Click this button, and then re-download Solvent. You should then be able to "Force Install" Solvent in the "Add-ons" window.

force install
Fig 3.1: Once Nightly Tester Tools is Installed you can Force Install Solvent

After Solvent is successfully enabled, you should uninstall Nightly Tester Tools so that you do not accidentally install other programs later that pose a real security risk to your computer. If you are not comfortable with this, search for another program that can generate XPaths; Firebug is another such program, though I find it more difficult to use for our purposes. We will also be learning how to write XPaths manually — though this is more difficult still.

Komodo Edit

Download Komodo Edit

This program will help you find errors in your code. Unlike the other programs, this does not run in your Firefox window. Launch Komodo Edit as you would any other program.

Once you start coding, you can use this program to show you where "syntax" errors appear in the code. Syntax errors are instances where you have not followed JavaScript's rules (think grammar violations).
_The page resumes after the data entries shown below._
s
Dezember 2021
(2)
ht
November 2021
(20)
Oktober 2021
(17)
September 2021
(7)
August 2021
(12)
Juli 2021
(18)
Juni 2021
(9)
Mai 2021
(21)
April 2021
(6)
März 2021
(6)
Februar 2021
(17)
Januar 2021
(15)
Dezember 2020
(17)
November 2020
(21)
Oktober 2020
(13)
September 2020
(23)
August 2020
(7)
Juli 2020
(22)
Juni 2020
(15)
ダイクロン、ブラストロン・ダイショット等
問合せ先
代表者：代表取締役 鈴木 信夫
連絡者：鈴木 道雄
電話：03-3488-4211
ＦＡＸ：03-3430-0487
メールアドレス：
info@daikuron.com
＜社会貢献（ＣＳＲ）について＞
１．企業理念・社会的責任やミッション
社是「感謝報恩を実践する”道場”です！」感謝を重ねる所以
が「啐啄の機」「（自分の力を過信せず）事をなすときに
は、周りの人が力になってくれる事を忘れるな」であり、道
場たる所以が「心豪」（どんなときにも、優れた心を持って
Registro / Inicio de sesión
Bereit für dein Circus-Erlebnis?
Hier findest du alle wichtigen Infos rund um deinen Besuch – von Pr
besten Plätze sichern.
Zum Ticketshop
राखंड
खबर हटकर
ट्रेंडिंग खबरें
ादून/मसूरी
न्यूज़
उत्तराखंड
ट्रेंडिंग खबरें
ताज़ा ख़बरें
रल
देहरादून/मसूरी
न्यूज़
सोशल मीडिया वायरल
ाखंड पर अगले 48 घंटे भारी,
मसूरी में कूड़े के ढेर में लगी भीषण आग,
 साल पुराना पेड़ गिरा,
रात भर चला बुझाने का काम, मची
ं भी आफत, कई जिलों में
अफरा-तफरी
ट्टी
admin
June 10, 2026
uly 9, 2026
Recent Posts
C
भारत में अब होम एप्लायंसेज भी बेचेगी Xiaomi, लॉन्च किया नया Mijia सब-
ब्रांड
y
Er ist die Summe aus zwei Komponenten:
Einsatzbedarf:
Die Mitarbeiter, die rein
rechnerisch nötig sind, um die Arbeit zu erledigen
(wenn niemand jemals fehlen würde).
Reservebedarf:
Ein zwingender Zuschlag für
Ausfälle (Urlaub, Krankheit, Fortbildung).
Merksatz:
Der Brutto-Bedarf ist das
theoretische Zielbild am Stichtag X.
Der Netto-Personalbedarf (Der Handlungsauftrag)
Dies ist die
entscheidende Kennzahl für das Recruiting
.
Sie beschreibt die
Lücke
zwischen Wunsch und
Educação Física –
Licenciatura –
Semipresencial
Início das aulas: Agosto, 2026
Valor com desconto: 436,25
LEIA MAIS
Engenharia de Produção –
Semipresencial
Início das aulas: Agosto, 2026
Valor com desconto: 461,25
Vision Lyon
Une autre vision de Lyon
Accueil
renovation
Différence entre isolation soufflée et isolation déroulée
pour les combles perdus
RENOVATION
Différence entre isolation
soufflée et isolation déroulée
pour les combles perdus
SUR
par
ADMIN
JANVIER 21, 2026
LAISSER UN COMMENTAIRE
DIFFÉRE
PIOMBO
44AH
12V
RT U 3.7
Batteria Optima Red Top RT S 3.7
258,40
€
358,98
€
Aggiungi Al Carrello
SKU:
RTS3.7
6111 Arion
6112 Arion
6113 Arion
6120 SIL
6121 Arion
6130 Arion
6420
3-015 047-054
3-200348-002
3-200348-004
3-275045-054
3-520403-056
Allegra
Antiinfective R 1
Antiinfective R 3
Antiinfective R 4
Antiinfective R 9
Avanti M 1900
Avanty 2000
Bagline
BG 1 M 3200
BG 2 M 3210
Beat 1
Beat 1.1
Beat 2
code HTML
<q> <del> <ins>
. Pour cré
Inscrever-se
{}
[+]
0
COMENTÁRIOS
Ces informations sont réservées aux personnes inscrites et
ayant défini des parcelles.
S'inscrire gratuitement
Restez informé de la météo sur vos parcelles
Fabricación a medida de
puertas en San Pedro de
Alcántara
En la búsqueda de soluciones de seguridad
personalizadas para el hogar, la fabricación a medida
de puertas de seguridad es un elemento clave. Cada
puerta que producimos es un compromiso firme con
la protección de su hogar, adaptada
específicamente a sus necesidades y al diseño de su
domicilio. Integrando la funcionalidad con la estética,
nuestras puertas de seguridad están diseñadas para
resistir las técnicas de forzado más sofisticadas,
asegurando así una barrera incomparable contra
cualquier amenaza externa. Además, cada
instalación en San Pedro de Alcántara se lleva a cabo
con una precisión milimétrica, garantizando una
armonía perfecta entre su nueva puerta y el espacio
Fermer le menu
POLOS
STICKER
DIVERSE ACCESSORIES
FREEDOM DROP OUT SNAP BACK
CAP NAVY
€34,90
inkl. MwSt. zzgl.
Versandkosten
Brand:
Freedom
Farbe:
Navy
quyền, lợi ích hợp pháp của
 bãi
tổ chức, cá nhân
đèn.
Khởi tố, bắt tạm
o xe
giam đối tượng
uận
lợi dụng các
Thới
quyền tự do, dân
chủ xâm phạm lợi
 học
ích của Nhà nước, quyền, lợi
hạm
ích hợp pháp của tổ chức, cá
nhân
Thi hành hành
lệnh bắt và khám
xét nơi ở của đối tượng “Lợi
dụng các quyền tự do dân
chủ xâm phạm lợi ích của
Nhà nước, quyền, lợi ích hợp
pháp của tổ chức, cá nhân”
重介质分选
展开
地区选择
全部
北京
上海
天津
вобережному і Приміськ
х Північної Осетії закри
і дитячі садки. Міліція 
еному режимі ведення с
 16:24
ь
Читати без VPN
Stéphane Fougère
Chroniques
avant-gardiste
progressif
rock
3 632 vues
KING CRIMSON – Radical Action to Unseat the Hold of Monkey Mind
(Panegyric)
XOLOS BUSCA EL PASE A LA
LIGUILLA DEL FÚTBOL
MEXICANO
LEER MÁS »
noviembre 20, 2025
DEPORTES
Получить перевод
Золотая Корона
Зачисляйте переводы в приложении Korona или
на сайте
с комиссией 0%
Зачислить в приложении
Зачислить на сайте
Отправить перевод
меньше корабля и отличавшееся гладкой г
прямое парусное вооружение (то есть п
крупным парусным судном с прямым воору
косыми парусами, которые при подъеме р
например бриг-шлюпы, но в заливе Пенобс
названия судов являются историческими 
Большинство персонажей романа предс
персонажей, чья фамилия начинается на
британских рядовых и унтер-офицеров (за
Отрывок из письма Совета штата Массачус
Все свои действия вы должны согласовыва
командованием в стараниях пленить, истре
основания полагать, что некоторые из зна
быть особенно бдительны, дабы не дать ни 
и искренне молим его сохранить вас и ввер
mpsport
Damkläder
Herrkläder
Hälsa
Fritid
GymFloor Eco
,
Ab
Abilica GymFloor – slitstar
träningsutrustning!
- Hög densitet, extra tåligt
If you get an error message that says something like "syntax error," or "unterminating literal," you can cut and paste your code into Komodo Edit. Then, under the "View" menu, select "View as Language" > "JavaScript". Just like in MSWord when you make a grammatical mistake, Komodo Edit should point you to the line in your code where you've made a syntax error. For example:

Using Komodo Edit
Fig 3.2: Using Komodo Edit to Find Errors

In the case shown above, the error is an extra ")" at the end of the line. By narrowing down where to look, Komodo will save your eyes (and sanity). Don't worry if you can't understand the code yet; you'll learn that soon. Note that the line with the squiggly line under it may not actually be the source of the error. In some cases, it will be the line directly above.

This is all you will be using Komodo for. You may prefer to use Notepad++ (PC only) or another JavaScript syntax-checking program.

Once all five of these programs or their equivalents are installed, you can move on.